Since early March, throughout small towns and cobblestone piazzas of Europe, musicians have played nightly concerts on balconies during the toughest days of lockdown.



For much of the spring, summer and early fall in neighborhoods around San Francisco, you could hear string quartets, brass bands, accordion ensembles and bluegrass jams joyfully playing for the smiles of passersby or any neighbors who would pull up a lawn chair. The internet has flourished with musical offerings for every taste, from symphony orchestras playing in unison from their living rooms, to separated gospel choirs praising the heavens together, to freestylers beat-boxing on rooftops, to the joyful noise of the “Covid Cello Project” with hundreds of eager cellists zooming in renditions of Led Zeppelin and the Barber Adagio for Strings.

Knowing the power of music to impact and transform, the San Francisco Symphony undertook an initiative to reach out to communities far afield from our usual audiences, stretching across cultural boundaries and welcoming musicians from the worlds of Chinese and Mexican music, jazz and hip-hop to collaborate. With this series of videos and podcasts called Currents, the intention was to eliminate perceived barriers that often separate different musical genres and their fans.

SFS, San Francisco Symphony, SF Symphony, Kev Choice, Barbara Bogatin

Barbara Bogatin (in foreground) during filming of San Francisco Symphony’s CURRENTS Episode III: From Scratch, featuring Kev Choice. Courtesy Kim Huynh.

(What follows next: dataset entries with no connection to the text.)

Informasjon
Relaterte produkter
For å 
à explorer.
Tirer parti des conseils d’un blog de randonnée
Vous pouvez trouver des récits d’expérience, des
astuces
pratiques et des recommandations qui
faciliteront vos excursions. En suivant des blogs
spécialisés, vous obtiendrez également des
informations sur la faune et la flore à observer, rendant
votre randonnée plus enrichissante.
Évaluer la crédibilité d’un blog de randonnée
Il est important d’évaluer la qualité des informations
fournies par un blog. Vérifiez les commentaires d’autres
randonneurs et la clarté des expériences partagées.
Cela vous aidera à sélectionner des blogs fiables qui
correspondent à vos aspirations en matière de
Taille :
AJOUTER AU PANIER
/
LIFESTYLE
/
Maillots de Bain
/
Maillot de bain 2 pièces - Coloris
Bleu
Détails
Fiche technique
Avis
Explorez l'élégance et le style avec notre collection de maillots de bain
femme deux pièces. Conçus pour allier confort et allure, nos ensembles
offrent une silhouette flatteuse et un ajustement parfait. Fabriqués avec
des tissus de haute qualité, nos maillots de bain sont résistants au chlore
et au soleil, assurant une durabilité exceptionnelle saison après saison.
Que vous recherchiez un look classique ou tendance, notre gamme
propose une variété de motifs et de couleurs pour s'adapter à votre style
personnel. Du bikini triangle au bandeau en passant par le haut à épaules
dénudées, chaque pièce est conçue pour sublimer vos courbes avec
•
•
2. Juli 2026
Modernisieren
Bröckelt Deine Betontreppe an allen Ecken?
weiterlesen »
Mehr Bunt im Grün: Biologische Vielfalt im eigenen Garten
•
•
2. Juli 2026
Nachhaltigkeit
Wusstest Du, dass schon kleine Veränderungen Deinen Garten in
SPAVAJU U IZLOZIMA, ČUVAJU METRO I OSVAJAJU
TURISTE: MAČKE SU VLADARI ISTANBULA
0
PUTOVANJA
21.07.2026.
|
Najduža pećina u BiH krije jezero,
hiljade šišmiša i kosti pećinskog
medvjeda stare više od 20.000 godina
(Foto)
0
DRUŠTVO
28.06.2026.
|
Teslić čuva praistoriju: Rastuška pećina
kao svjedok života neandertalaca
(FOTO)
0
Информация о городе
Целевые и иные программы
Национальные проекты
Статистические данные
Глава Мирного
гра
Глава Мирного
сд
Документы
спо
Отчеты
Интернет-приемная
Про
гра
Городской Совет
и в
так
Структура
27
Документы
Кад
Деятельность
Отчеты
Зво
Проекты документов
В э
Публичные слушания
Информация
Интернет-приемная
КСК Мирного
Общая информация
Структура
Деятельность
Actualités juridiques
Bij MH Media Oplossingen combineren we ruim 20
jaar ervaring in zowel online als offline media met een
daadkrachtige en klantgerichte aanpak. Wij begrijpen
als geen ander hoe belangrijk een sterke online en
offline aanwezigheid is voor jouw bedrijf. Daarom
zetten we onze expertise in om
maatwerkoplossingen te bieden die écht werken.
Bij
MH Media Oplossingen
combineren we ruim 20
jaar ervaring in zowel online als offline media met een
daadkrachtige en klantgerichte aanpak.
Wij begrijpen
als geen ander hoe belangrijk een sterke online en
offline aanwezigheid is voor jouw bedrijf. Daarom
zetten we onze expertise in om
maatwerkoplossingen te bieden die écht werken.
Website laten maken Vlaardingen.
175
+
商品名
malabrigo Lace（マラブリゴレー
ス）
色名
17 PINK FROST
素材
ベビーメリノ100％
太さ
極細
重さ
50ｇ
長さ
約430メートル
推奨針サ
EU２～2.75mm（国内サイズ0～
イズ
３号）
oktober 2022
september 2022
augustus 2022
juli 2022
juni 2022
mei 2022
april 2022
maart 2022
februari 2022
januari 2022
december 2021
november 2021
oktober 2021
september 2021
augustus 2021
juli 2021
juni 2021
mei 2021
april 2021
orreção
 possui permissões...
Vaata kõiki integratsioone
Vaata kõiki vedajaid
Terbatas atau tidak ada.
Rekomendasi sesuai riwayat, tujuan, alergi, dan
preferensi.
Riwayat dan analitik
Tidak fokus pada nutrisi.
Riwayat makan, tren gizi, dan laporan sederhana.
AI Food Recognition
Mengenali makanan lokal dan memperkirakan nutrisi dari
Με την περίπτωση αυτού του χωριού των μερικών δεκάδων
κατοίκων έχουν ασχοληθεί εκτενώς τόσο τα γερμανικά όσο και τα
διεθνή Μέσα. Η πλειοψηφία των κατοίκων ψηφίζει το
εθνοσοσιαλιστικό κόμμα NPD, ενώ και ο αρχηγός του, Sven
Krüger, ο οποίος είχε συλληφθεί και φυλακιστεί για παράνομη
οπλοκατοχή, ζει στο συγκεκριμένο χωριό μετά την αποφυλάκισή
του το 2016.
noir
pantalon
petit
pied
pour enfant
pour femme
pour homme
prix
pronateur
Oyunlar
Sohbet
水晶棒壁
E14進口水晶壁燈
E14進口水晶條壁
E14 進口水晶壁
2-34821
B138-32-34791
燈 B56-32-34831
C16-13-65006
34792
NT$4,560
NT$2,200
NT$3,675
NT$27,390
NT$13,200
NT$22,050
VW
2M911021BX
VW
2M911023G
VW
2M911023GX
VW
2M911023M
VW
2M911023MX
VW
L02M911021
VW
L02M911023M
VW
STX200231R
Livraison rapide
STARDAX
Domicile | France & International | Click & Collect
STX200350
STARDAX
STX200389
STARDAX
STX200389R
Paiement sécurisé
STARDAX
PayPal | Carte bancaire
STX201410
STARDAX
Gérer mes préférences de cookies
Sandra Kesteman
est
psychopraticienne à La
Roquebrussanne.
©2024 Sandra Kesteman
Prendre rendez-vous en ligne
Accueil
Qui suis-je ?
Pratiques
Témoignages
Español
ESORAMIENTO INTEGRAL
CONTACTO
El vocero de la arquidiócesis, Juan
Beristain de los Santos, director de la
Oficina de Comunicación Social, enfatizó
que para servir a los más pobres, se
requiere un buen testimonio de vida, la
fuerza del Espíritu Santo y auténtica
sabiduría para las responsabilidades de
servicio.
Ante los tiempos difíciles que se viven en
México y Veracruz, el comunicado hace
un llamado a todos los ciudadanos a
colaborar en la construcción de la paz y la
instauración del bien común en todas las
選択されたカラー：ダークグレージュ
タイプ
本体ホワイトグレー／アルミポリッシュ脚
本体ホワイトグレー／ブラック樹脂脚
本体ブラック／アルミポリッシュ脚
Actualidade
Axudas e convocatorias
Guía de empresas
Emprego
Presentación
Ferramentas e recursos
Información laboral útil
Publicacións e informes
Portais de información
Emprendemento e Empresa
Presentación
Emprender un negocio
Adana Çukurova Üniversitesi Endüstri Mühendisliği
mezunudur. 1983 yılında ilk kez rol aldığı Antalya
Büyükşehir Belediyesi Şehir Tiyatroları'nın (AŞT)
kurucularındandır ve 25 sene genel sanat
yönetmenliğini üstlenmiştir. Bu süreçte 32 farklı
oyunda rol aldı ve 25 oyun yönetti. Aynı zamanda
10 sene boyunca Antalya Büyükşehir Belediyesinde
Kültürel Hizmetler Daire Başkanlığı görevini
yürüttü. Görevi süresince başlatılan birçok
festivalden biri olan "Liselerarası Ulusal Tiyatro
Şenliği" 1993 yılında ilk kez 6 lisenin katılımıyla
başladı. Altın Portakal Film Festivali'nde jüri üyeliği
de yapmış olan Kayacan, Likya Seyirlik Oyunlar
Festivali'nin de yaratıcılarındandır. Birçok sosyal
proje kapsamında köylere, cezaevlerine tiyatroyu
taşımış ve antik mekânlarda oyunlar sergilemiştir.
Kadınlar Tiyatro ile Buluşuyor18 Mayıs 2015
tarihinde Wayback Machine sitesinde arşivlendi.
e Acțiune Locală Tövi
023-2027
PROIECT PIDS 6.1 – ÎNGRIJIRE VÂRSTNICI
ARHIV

Earlier this fall, I was on stage again at Davies Hall with other symphony string players, masked up and spaced apart, in an unlikely collaboration with hip-hop artist Kev Choice and MC and lyricist AÏMA the DRMR in the latest installment of Currents: From Scratch. With Kev as pianist, we recorded his most recent composition, “Movements,” joining a symphonic term with political actions in the larger world. Kev’s words tell of revolutionaries like Beethoven and Stravinsky, who “used the music as the struggle,” linking them to “John Lewis and his good trouble.” He also rapped about the musical connections we performers feel, where hope shines its incandescent light to reveal that whether conjuring tears of grief or exultation of joy, music finds its way into our soul to deploy long‐buried incantations that reemerge as inspiration.

Hans Krása found hope in his music. I may not know the agonies he suffered, but I do understand the motivation that propelled him against all odds to write music that others could realize in living sound and even more could hear in person, reminding musicians and audiences alike of a better, saner world that will be there for us one day.